Argentine submarine goes missing with 44 crew members on board – navy

BUENOS AIRES (Reuters): Argentina’s navy said Friday it has launched a search operation for one of its submarines with a crew of 44 which has been reported missing off the south coast.

The navy said it had not had contact with the submarine, the San Juan, for 48 hours.

“We have not been able to find, or have visual or radar communication with the submarine,” navy spokesman Enrique Balbi told a news conference.

The TR-1700 class diesel electric submarine had been returning from a routine mission to Ushuaia near the southernmost tip of South America, to its base at Mar del Plata, around 400 kilometers (240 miles) south of Buenos Aires.
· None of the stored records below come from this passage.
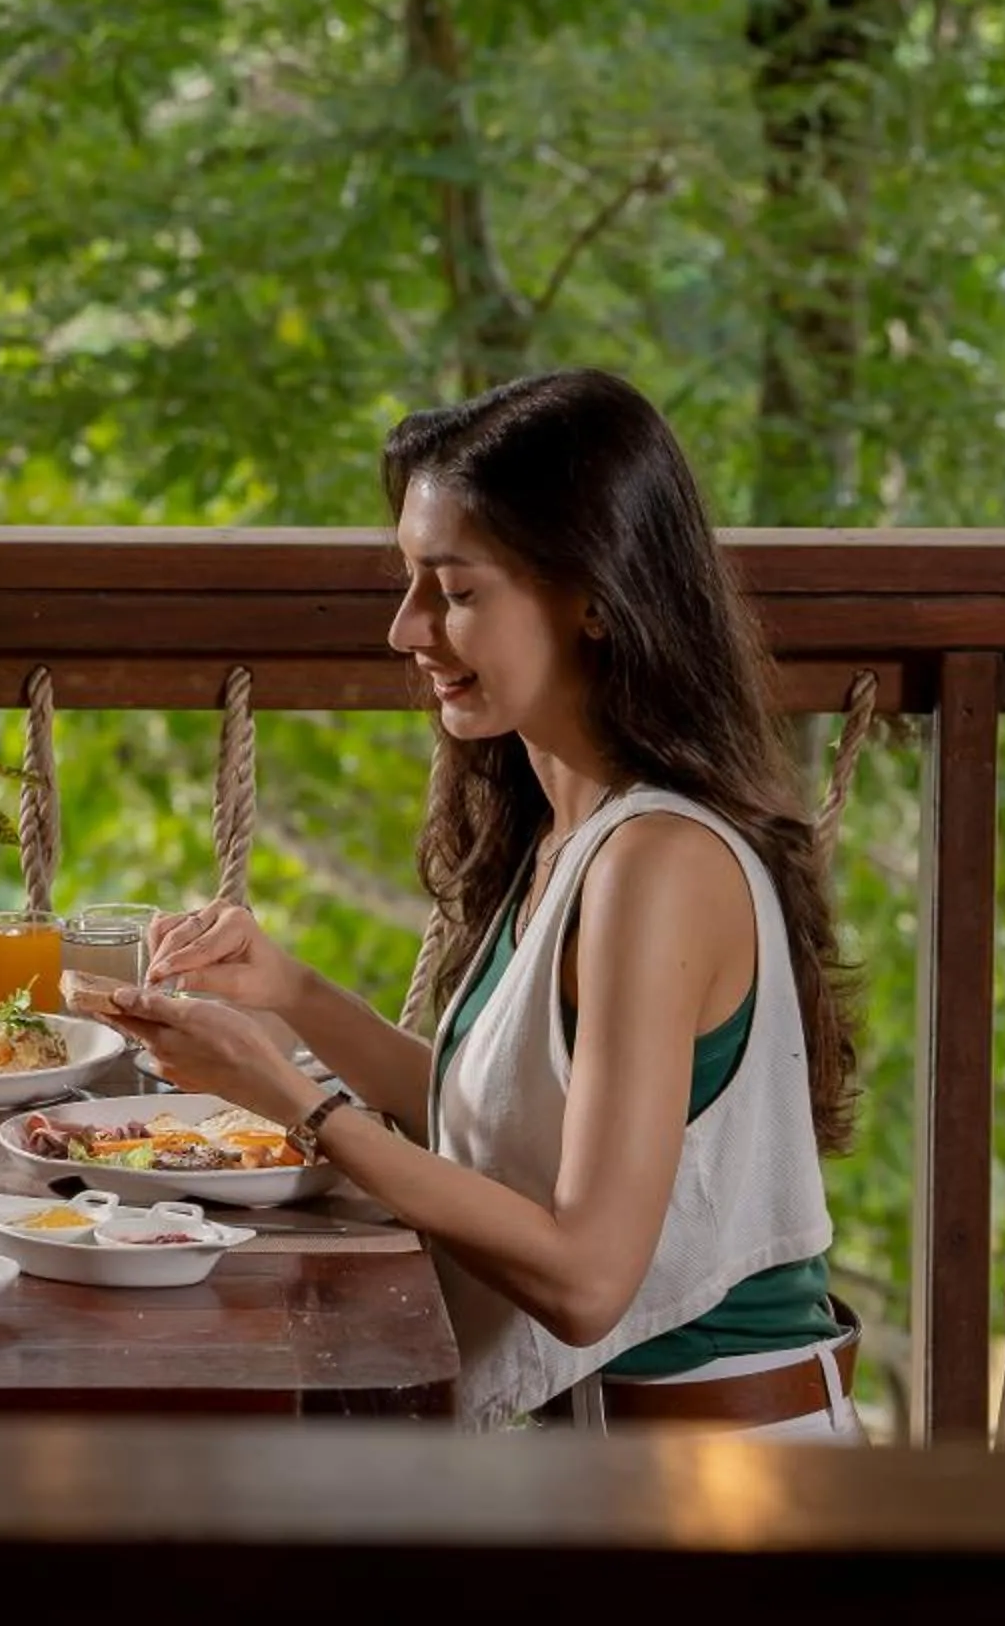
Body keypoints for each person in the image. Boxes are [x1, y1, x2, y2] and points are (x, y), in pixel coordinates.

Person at [106, 368, 863, 1437]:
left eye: (455, 592)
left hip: (715, 1478)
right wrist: (291, 992)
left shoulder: (659, 864)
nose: (404, 629)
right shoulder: (571, 829)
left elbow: (585, 1281)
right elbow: (510, 1134)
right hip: (601, 1452)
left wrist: (296, 1101)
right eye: (411, 583)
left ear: (594, 598)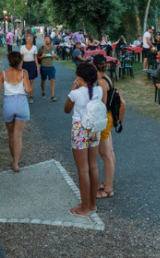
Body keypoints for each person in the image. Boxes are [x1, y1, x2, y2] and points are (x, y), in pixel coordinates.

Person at [64, 63, 104, 217]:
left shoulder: (76, 93)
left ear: (79, 78)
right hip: (95, 129)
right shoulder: (99, 90)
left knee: (83, 170)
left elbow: (67, 109)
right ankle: (91, 204)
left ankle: (84, 209)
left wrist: (73, 89)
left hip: (80, 129)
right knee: (93, 167)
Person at [0, 52, 32, 172]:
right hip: (21, 103)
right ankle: (16, 163)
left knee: (11, 135)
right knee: (18, 136)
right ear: (20, 61)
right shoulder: (24, 72)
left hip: (8, 104)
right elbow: (28, 89)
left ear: (9, 61)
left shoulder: (2, 74)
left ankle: (13, 159)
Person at [92, 55, 123, 200]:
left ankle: (109, 189)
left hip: (104, 119)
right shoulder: (107, 78)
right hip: (110, 118)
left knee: (106, 156)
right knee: (110, 152)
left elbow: (102, 105)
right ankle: (107, 182)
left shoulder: (100, 82)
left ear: (94, 65)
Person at [37, 36, 58, 102]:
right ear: (44, 40)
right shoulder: (41, 48)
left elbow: (57, 57)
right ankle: (43, 91)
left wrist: (55, 56)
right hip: (43, 67)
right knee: (43, 81)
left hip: (51, 67)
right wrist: (41, 56)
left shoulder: (53, 48)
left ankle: (53, 96)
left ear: (50, 41)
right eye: (46, 39)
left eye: (48, 39)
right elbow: (37, 57)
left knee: (52, 80)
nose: (47, 40)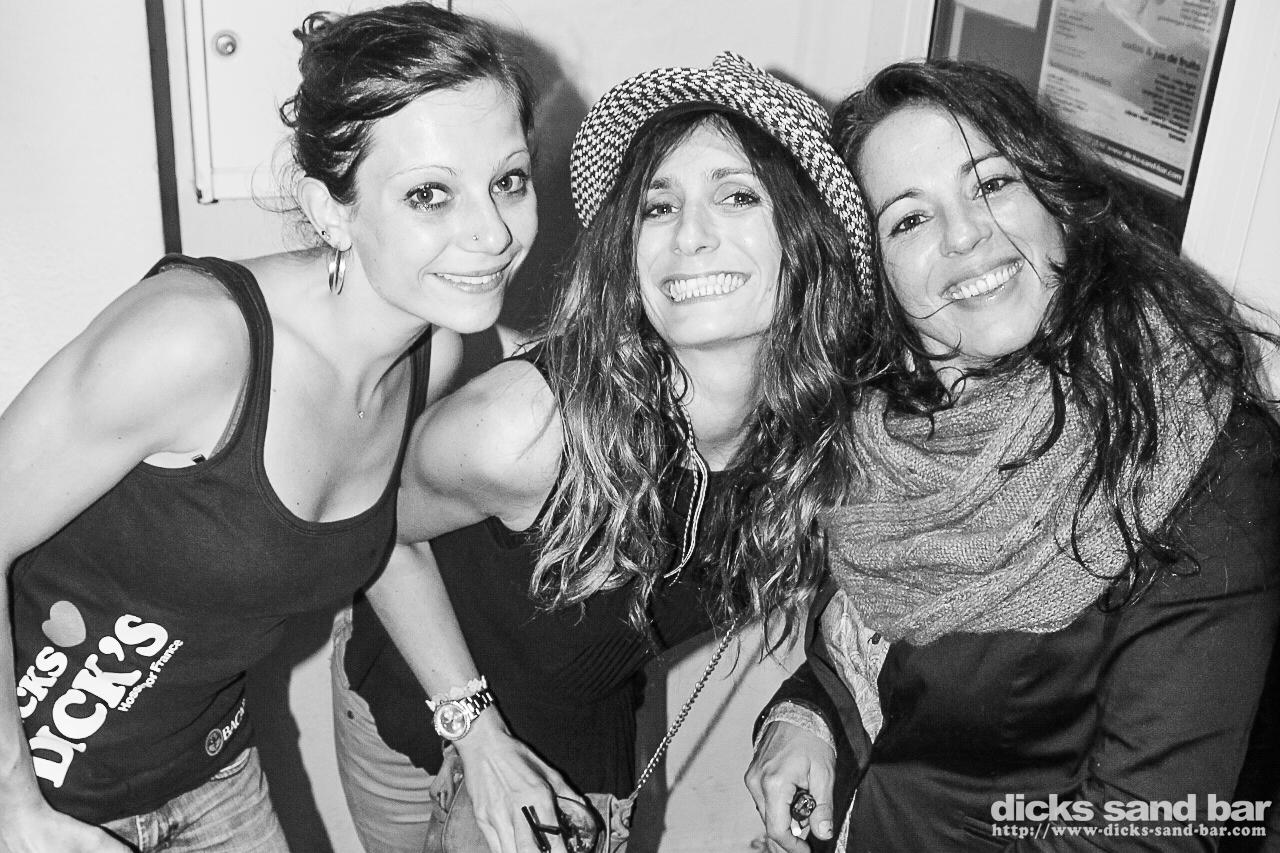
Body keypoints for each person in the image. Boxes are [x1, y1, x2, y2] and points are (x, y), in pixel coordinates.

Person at [0, 4, 536, 851]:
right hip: (35, 790)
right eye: (429, 194)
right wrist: (15, 809)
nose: (491, 231)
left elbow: (385, 542)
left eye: (508, 180)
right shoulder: (196, 340)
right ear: (330, 209)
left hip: (209, 775)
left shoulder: (429, 350)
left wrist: (478, 733)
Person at [332, 52, 877, 853]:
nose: (690, 235)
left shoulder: (827, 442)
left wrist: (808, 716)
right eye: (659, 206)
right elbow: (367, 525)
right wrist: (476, 735)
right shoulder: (526, 426)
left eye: (736, 194)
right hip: (411, 699)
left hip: (581, 730)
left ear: (808, 237)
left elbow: (873, 589)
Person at [745, 58, 1280, 852]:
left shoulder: (1200, 458)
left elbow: (1147, 830)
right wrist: (810, 717)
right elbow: (879, 644)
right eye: (908, 220)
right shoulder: (881, 428)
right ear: (875, 274)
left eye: (992, 183)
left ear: (1055, 201)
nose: (965, 234)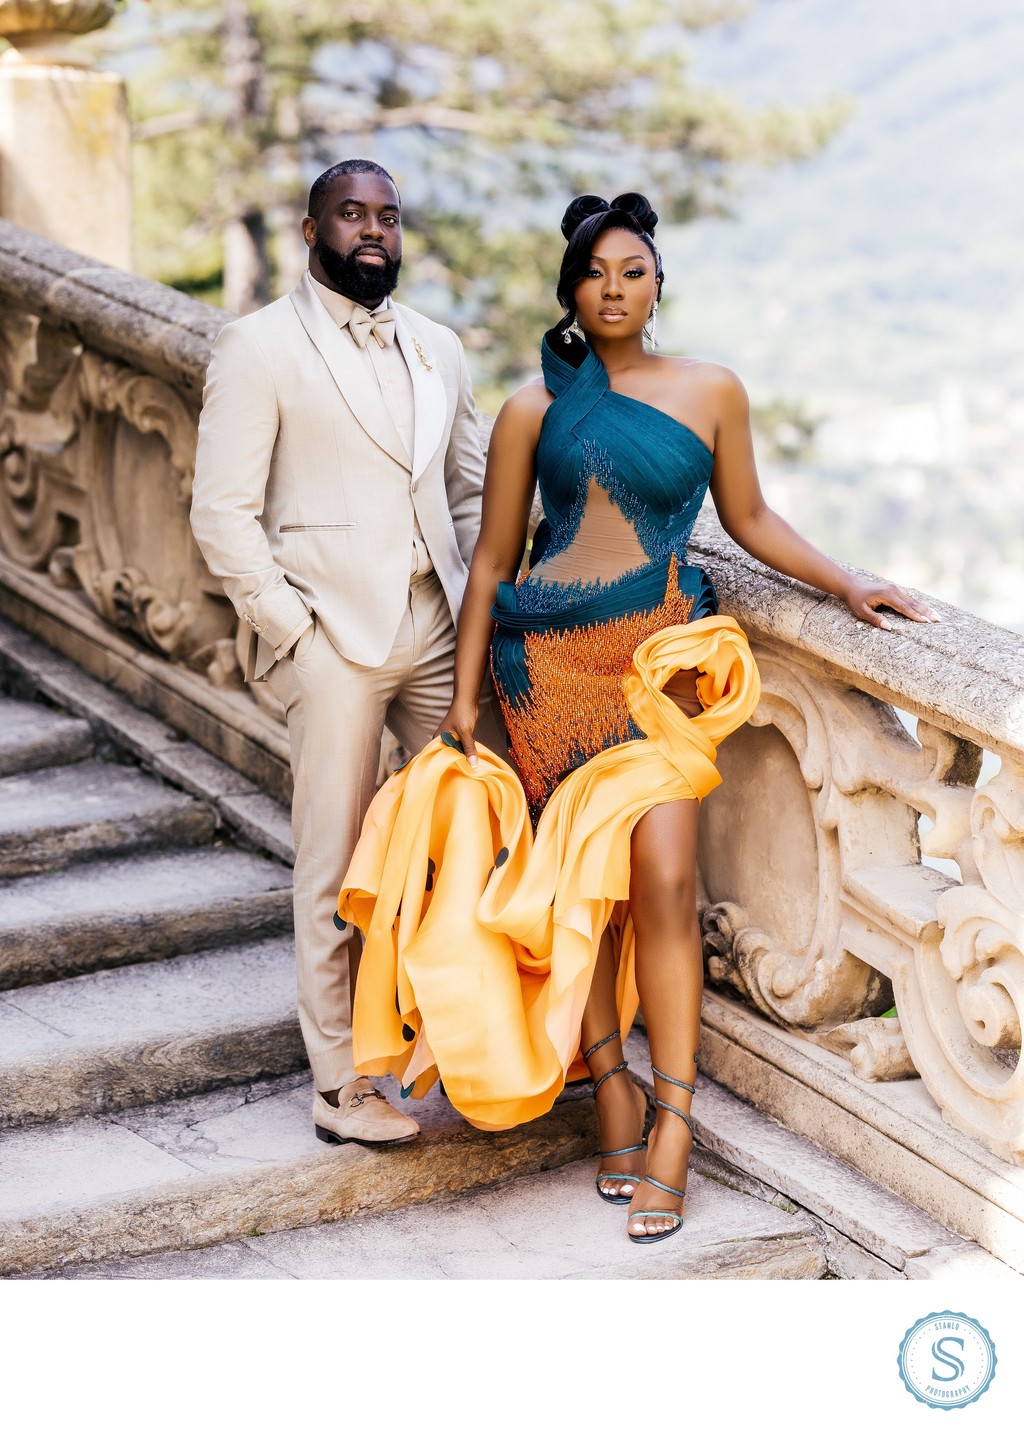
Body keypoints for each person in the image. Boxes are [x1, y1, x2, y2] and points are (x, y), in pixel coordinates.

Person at [339, 191, 938, 1242]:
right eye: (594, 275)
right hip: (544, 669)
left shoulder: (713, 390)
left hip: (654, 669)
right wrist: (469, 698)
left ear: (658, 284)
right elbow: (489, 561)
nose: (614, 290)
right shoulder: (534, 406)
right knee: (589, 892)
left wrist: (846, 583)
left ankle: (671, 1118)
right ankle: (608, 1081)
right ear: (570, 291)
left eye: (633, 272)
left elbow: (747, 519)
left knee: (663, 882)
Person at [190, 158, 501, 1148]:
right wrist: (296, 634)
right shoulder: (258, 346)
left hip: (437, 627)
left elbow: (467, 489)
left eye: (387, 216)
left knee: (484, 829)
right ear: (311, 228)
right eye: (351, 214)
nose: (373, 230)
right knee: (333, 864)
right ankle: (341, 1085)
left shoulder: (437, 348)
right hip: (332, 637)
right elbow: (221, 516)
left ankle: (472, 1044)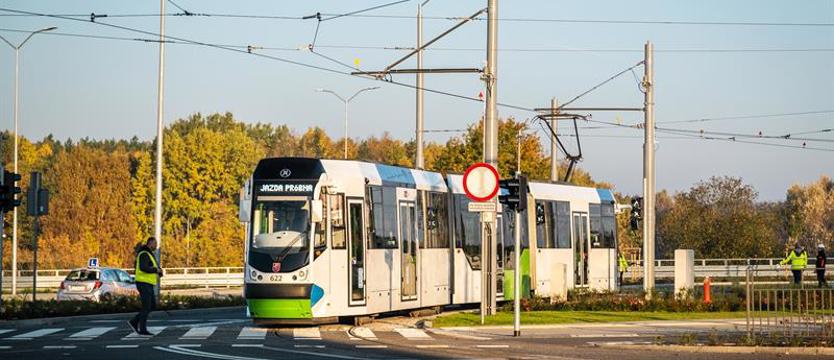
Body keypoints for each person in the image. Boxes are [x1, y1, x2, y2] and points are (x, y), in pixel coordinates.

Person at [128, 237, 163, 335]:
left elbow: (151, 266)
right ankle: (142, 329)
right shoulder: (144, 253)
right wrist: (156, 270)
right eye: (155, 244)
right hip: (143, 283)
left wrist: (159, 271)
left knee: (151, 306)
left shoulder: (148, 254)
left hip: (148, 283)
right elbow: (143, 267)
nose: (156, 246)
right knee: (147, 306)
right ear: (150, 243)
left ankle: (134, 321)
The San Juan’s last contact with the navy command was on Wednesday morning, Balbi said.

Argentina said it launched an air and sea search on Thursday, involving a destroyer and two corvettes.

An initial search in an area around the sub’s last known position, some 430 kilometers off the southeastern Valdez peninsula, provided no clues.

Balbi said the search was hampered “because it was carried out at night and in bad meteorological conditions prevailing in the area of operations.”

The navy denied a press report that there may have been a fire onboard.

Balbi appealed for caution. “I don’t want to dramatise the issue. We’re lacking communication and don’t know what happened,” he said.

“There may be a battery issue, a problem of power supply,” the spokesman said, adding that navy protocol was that the submarine would surface if any power problems were detected.

The San Juan sailed 10 days ago from Mar del Plata to Ushuaia. It spent three days there before heading off on the return voyage, Balbi said. “It was heading back to base in Mar del Plata.”